I also have the Canon SX50HS superzoom camera. It has an opptional 4x digital zoom setting so the zoom range can go up to 200 times instead of the maximum 50 times optical zoom. That is so much powerful than the the HS50EXR camera which with 42 times optical zoom and 2 times digital zoom can go up to only 84 times maximum.
Now you might think that the digital zoom feature of the canon would give it a useless grainy look. Yet this light camera can display the craters of the moon. See photos in our other blogs. (Link will be provided later). This shows that Canon has a high IQ (image quality)
But the amazing thing about the Canon is that it can take moon photos without any manual settings! Compare this with the Fujifilm HS50EXR. Shooting the moon in Auto mode will give us a glaring white object.

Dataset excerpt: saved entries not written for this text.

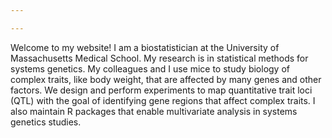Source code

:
 ```yaml
---

---
```


Welcome to my website!  I am a biostatistician at the University of 
Massachusetts Medical School. My research is in statistical methods for systems genetics. My 
colleagues and I use mice to study biology of complex traits, like body weight, that are 
affected by many genes and other factors. We design and perform experiments to map quantitative 
trait loci (QTL) with the goal of identifying gene regions that affect
complex traits. I also maintain R packages that enable multivariate analysis in systems 
genetics studies.

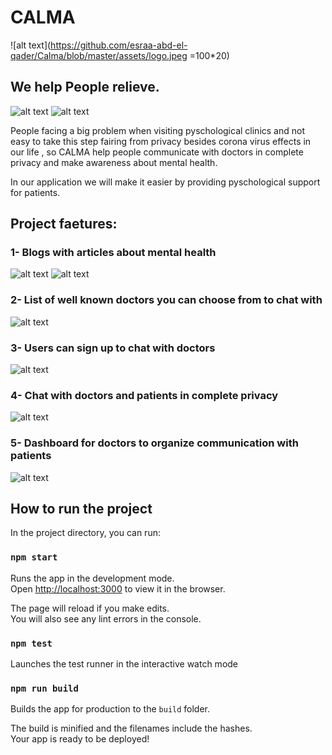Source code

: # CALMA 

![alt text](https://github.com/esraa-abd-el-qader/Calma/blob/master/assets/logo.jpeg =100*20)


## We help People relieve.

![alt text](https://github.com/esraa-abd-el-qader/Calma/blob/master/assets/home.jpeg)
![alt text](https://github.com/esraa-abd-el-qader/Calma/blob/master/assets/privacy.jpeg)


People facing a big problem when visiting pyschological clinics and not easy to take this step fairing from privacy besides corona virus effects in our life , so CALMA help people communicate with doctors in complete
privacy and make awareness about mental health.

In our application we will make it easier by providing pyschological support for patients.


## Project faetures:

### 1- Blogs with articles about mental health
![alt text](https://github.com/esraa-abd-el-qader/Calma/blob/master/assets/article.jpeg)
![alt text](https://github.com/esraa-abd-el-qader/Calma/blob/master/assets/blogs.jpeg)

### 2- List of well known doctors you can choose from to chat with
![alt text](https://github.com/esraa-abd-el-qader/Calma/blob/master/assets/doctors.jpeg)

### 3- Users can sign up to chat with doctors
![alt text](https://github.com/esraa-abd-el-qader/Calma/blob/master/assets/signup.jpeg)

### 4- Chat with doctors and patients in complete privacy
![alt text](https://github.com/esraa-abd-el-qader/Calma/blob/master/assets/chats.jpeg)

### 5- Dashboard for doctors to organize communication with patients
![alt text](https://github.com/esraa-abd-el-qader/Calma/blob/master/assets/dashboard.jpeg)


## How to run the project
In the project directory, you can run:

### `npm start`

Runs the app in the development mode.\
Open [http://localhost:3000](http://localhost:3000) to view it in the browser.

The page will reload if you make edits.\
You will also see any lint errors in the console.

### `npm test`

Launches the test runner in the interactive watch mode

### `npm run build`

Builds the app for production to the `build` folder.

The build is minified and the filenames include the hashes.\
Your app is ready to be deployed!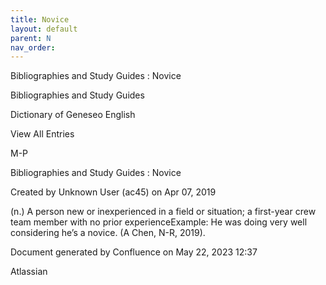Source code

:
 ```yaml
---
title: Novice
layout: default
parent: N
nav_order:
---
```


Bibliographies and Study Guides : Novice

Bibliographies and Study Guides

Dictionary of Geneseo English

View All Entries

M-P

Bibliographies and Study Guides : Novice

Created by  Unknown User (ac45) on Apr 07, 2019

(n.) A person new or inexperienced in a field or situation; a first-year crew team member with no prior experienceExample: He was doing very well considering he’s a novice. (A Chen, N-R, 2019).

Document generated by Confluence on May 22, 2023 12:37

Atlassian
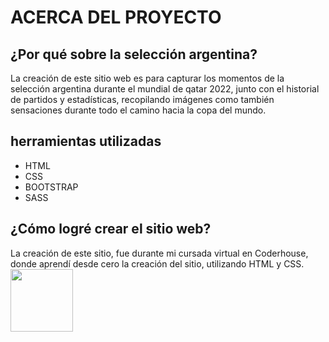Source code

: # ACERCA DEL PROYECTO
## ¿Por qué sobre la selección argentina?
La creación de este sitio web es para capturar los momentos de la selección argentina durante el mundial de qatar 2022, junto con el historial de partidos y estadísticas, recopilando imágenes como también sensaciones durante todo el camino hacia la copa del mundo.

## herramientas utilizadas
- HTML
- CSS
- BOOTSTRAP
- SASS

## ¿Cómo logré crear el sitio web?
La creación de este sitio, fue durante mi cursada virtual en Coderhouse, donde aprendí desde cero la creación del sitio, utilizando HTML y CSS.
<img src="https://upload.wikimedia.org/wikipedia/commons/7/75/Logo_blackbg.png" height="100">

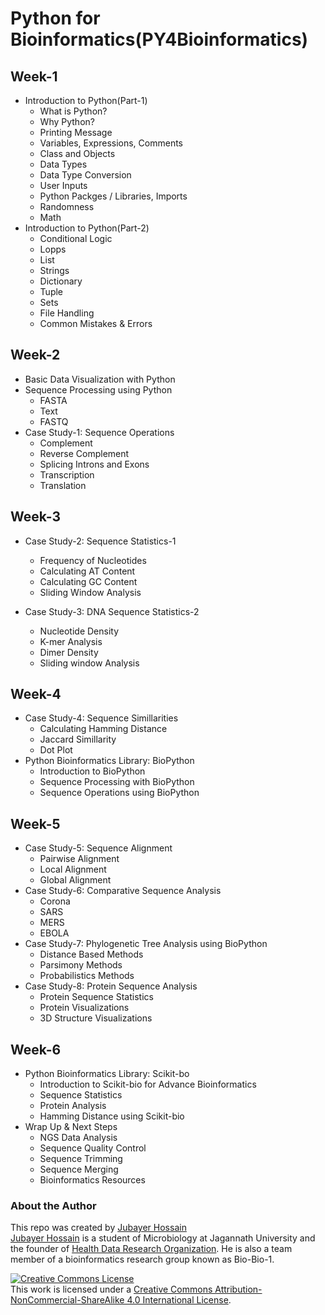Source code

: # Python for Bioinformatics(PY4Bioinformatics)

## Week-1 
- Introduction to Python(Part-1) 
	- What is Python? 
	- Why Python? 
	- Printing Message 
	- Variables, Expressions, Comments 
	- Class and Objects 
	- Data Types 
	- Data Type Conversion 
	- User Inputs 
	- Python Packges / Libraries, Imports
	- Randomness 
	- Math 
- Introduction to Python(Part-2) 
	- Conditional Logic 
	- Lopps 
	- List 
	- Strings
	- Dictionary 
	- Tuple 
	- Sets 
	- File Handling 
	- Common Mistakes & Errors
## Week-2 
- Basic Data Visualization with Python
 - Sequence Processing using Python 
	- FASTA  
	- Text 
	- FASTQ
-  Case Study-1: Sequence Operations 
	- Complement 
	- Reverse Complement 
	- Splicing Introns and Exons
	- Transcription
	- Translation 
## Week-3 
- Case Study-2: Sequence Statistics-1 
	- Frequency of Nucleotides 
	- Calculating AT  Content 
	- Calculating GC Content 
	- Sliding Window Analysis 
	
- Case Study-3: DNA Sequence Statistics-2 
	- Nucleotide Density
	- K-mer Analysis 
	- Dimer Density 
	- Sliding window Analysis 
## Week-4
- Case Study-4: Sequence Simillarities 
	- Calculating Hamming Distance 
	- Jaccard Simillarity 
	- Dot Plot 
- Python Bioinformatics Library: BioPython
	- Introduction to BioPython 
	- Sequence Processing with BioPython 
	- Sequence Operations using BioPython 
## Week-5 
- Case Study-5: Sequence Alignment 
	- Pairwise Alignment 
	- Local Alignment 
	- Global Alignment 
- Case Study-6: Comparative Sequence Analysis 
	- Corona 
	- SARS 
	- MERS 
	- EBOLA
- Case Study-7: Phylogenetic Tree Analysis using BioPython
	- Distance Based Methods 
	- Parsimony Methods 
	- Probabilistics Methods
- Case Study-8: Protein Sequence Analysis 
	- Protein Sequence Statistics 
	- Protein Visualizations 
	- 3D Structure Visualizations
## Week-6
- Python Bioinformatics Library: Scikit-bo 
	- Introduction to Scikit-bio for Advance Bioinformatics 
	- Sequence Statistics 
	- Protein Analysis 
	- Hamming Distance using Scikit-bio 
- Wrap Up & Next Steps
	- NGS Data Analysis 
	- Sequence Quality Control 
	- Sequence Trimming 
	- Sequence Merging 
	- Bioinformatics Resources 


<h3>About the Author</h3>
This repo was created by <a href="https://datatutor.github.io/" target="_blank">Jubayer Hossain</a> <br>
<a href="https://datatutor.github.io/" target="_blank">Jubayer Hossain</a> is a student of Microbiology at Jagannath University and the founder of <a href="https://hdro.github.io/" target="_blank">Health Data Research Organization</a>. He is also a team member of a bioinformatics research group known as Bio-Bio-1. 

<a rel="license" href="http://creativecommons.org/licenses/by-nc-sa/4.0/"><img alt="Creative Commons License" style="border-width:0" src="https://i.creativecommons.org/l/by-nc-sa/4.0/88x31.png" /></a><br />This work is licensed under a <a rel="license" href="http://creativecommons.org/licenses/by-nc-sa/4.0/">Creative Commons Attribution-NonCommercial-ShareAlike 4.0 International License</a>.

We have to manually adjust the settings.
Here are some photos taken last July 13, a Sunday with the mon past the fullmoon phase.

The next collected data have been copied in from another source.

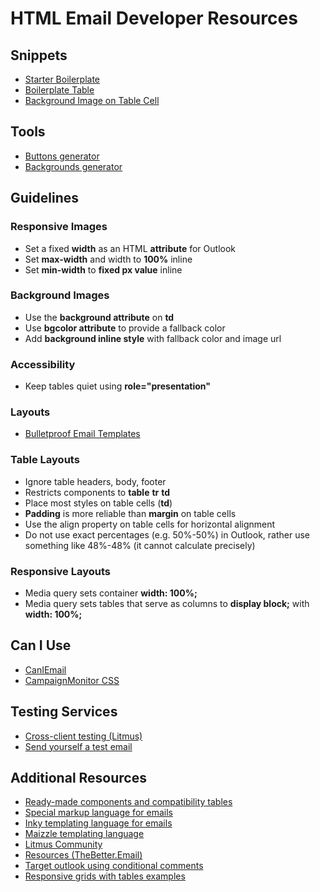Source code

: # HTML Email Developer Resources

## Snippets

- [Starter Boilerplate](https://github.com/nikelaz/html-email-resources/blob/main/snippets/starter.html)
- [Boilerplate Table](https://github.com/nikelaz/html-email-resources/blob/main/snippets/boilerplate-table.html)
- [Background Image on Table Cell](https://github.com/nikelaz/html-email-resources/blob/main/snippets/background-image.html)

## Tools

- [Buttons generator](https://buttons.cm)
- [Backgrounds generator](https://backgrounds.cm)

## Guidelines

### Responsive Images

- Set a fixed <strong>width</strong> as an HTML <strong>attribute</strong> for Outlook
- Set <strong>max-width</strong> and width to <strong>100%</strong> inline
- Set <strong>min-width</strong> to <strong>fixed px value</strong> inline

### Background Images

- Use the <strong>background attribute</strong> on <strong>td</strong>
- Use <strong>bgcolor attribute</strong> to provide a fallback color
- Add <strong>background inline style</strong> with fallback color and image url


### Accessibility

- Keep tables quiet using <strong>role="presentation"</strong>

### Layouts

- [Bulletproof Email Templates](https://jsnhall.github.io/bulletproof-email-template/)
  
### Table Layouts

- Ignore table headers, body, footer
- Restricts components to <strong>table</strong> <strong>tr</strong> <strong>td</strong>
- Place most styles on table cells (<strong>td</strong>)
- <strong>Padding</strong> is more reliable than <strong>margin</strong> on table cells
- Use the align property on table cells for horizontal alignment
- Do not use exact percentages (e.g. 50%-50%) in Outlook, rather use something like 48%-48% (it cannot calculate precisely)

### Responsive Layouts

- Media query sets container <strong>width: 100%;</strong> 
- Media query sets tables that serve as columns to <strong>display block;</strong> with <strong>width: 100%;</strong>

## Can I Use
- [CanIEmail](https://caniemail.com)
- [CampaignMonitor CSS](https://campaignmonitor.com/css)

## Testing Services

- [Cross-client testing (Litmus)](https://www.litmus.com)
- [Send yourself a test email](https://putsmail.com)

## Additional Resources

- [Ready-made components and compatibility tables](https://freshinbox.com)
- [Special markup language for emails](https://mjml.io)
- [Inky templating language for emails](https://foundation.zurb.com)
- [Maizzle templating language](https://maizzle.com)
- [Litmus Community](https://litmus.com/community)
- [Resources (TheBetter.Email)](https://thebetter.email/resources)
- [Target outlook using conditional comments](https://www.htmlemailcheck.com/knowledge-base/target-outlook-email-clients-using-conditional-comments)
- [Responsive grids with tables examples](https://litmus.com/builder/b4262aa)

The above shot was obtained with 1s0 400, 1/2 seconds, f4.5. Here is what we obtain with the auto mode setting for which the camera selected 1/20 s, f5.6, iso 400. 0 EV.
Much better is the following photo, this time taken with 1/100s, iso 100 and camera automatically selecting the fstop opening to f5.6, .
Now unless you align the lens with the subject, you might obtain a lens flare, a fairly common problem with Fujifilm cameras.
The metering system of the camera is fooled by the darkness of the background and the brightness of the single moon. It overexposes so set camera manually to shutter priority mode, use the following starting values: low ISO 100 value and 1/100s shutter speed and experiment.